* İstenenler
1. Güven ve akıllı tahtalar üzerine metinde, akıllı tahtaların yolunu şaşırıp kaybolmayacağı söylenen yerleri sırala.
2. Güven ve akıllı tahtalar üzerine metne göre, pazar muhabbetindeki kadın-erkek tartışmasında kullanılan ve birkaç gündür üzerinde tepinilen ifade nedir?
3. Güven ve akıllı tahtalar üzerine metni, son cümlesinden sonrasını yazarak devam ettir.

* Metin alıntısı

##########

Şu “pazar muhabbetinde” yaşanan “kadın-erkek” tartışmasında, kullanılan bir ifade var.. Üstünde bir kaç gündür, tepiniliyor.. Kullanılan ifade; “Sana güvenmiyorum..”
***
Bu sözü, kimin kime, neden söylediği önemli değil.. Ya da söz sahipleri.. Önemli olan, mevzu eksenindeki tarafların “siyasi ve ideolojik” karşıtlığından üreyen mevzu?.. Ve kim bu sözün üzerinde tepiniyor!?
***
Pek detaya girmiyorum.. Ama “güven” noktası önem arz edici.. Eğer ki, bulunduğunuz kulvar “radikalizmse” ve karşınızdakini de “siyasi ve ideolojik” noktada “hasım görüyorsanız” mevzu bitmiştir…
***
Siz zaten peşinen “güven” verici kimliğinizi kaybetmişsiniz.. Kaldı ki, karşınızdakini “güvenli” görmeniz de, mümkün değil, beklenilemez de!.. Niye derseniz; çünkü siz ruhen ve zihnen peşin hükümlüsünüz!... Nokta..
***
AKILLI TAHTALAR KAYIP MI?..
Yok daha neler ya!.. Kayıp değil onlar ya!.. Yanlışınız var?.. Muhakkak ki “bir yerlere” gitmiştir.. Adı üstünde; bunlar “akıllı tahtalar.” Kolay kolay; “başlarına” göre hareket etmezler.. Milli Eğitim’in “deposundan” ya da “koridorlarından” veyahut “okullarda”, yolunu şaşırıp, kaybolmazlar!..

##########

* Veri satırları
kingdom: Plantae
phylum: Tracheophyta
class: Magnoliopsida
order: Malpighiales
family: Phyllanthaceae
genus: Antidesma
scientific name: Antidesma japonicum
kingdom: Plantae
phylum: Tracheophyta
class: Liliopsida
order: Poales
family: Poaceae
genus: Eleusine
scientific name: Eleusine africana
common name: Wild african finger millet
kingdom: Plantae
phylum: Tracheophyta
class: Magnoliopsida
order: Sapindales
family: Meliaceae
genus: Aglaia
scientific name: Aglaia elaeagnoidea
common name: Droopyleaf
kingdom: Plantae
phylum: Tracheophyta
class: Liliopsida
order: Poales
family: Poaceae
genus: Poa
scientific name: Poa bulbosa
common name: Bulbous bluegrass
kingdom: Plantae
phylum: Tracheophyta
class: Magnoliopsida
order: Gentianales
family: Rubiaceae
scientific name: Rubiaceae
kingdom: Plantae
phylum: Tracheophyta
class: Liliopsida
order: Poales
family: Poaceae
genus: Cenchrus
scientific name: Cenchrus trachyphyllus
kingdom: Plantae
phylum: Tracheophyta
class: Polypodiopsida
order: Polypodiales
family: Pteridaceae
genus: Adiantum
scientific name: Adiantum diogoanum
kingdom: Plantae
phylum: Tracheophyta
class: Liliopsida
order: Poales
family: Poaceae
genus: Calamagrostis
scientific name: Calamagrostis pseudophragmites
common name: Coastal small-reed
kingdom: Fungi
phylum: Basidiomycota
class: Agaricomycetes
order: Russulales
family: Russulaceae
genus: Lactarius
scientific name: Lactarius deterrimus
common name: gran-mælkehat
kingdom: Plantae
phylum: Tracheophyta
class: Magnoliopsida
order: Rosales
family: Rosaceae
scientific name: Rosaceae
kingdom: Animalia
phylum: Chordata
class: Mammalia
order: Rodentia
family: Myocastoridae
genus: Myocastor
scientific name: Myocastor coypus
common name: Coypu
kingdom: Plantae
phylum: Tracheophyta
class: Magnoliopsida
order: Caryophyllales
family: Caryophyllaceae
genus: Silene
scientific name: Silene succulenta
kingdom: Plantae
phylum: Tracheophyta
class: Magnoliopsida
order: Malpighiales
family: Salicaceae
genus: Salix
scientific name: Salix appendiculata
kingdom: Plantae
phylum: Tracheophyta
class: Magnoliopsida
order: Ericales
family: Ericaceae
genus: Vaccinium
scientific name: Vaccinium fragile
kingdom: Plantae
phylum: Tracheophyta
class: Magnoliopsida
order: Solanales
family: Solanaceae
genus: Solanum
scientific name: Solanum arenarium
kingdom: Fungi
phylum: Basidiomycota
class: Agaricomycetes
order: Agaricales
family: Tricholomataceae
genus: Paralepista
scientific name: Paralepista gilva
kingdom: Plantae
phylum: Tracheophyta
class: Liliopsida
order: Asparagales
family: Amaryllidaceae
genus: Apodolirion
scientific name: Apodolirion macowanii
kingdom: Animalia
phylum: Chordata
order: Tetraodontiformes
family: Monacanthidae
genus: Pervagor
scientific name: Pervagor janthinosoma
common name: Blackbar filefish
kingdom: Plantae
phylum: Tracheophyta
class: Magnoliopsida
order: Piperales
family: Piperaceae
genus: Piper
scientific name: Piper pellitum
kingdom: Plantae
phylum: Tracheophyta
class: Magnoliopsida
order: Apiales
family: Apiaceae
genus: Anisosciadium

##########

* Alıştırma sonuçları
1. Milli Eğitim’in deposu; Milli Eğitim’in koridorları; okullar

2. “Sana güvenmiyorum.”

3.
***
Belki birileri akıl vermiştir… Hey siz akıllı tahtalar, “depolarda çürüyeceğinize” bari akçeli işlere yarayın deyip, “özele transfer etmiş” olmasınlar mı?!!.. Olur mu?! Olmaz mı yani?.. Neyse, olur mu olmaz mı, kayıp mı, kaçak mı, firari mi adrese teslim edilmişler mi; her ne ise akıbetlerini, dedektif müfettiş ve adli soruşturma çözecek!?..
***
Tahkikat eski Müdür Yardımcısının “tek ekseninde” yürütülüyor mu, yoksa alt ve üst kadro da müdahil mi?.. Malum, tahtalar akıllı!.. Tek kişinin oyununa gelmezler; illa ki istişareli hareket etmişlerdir..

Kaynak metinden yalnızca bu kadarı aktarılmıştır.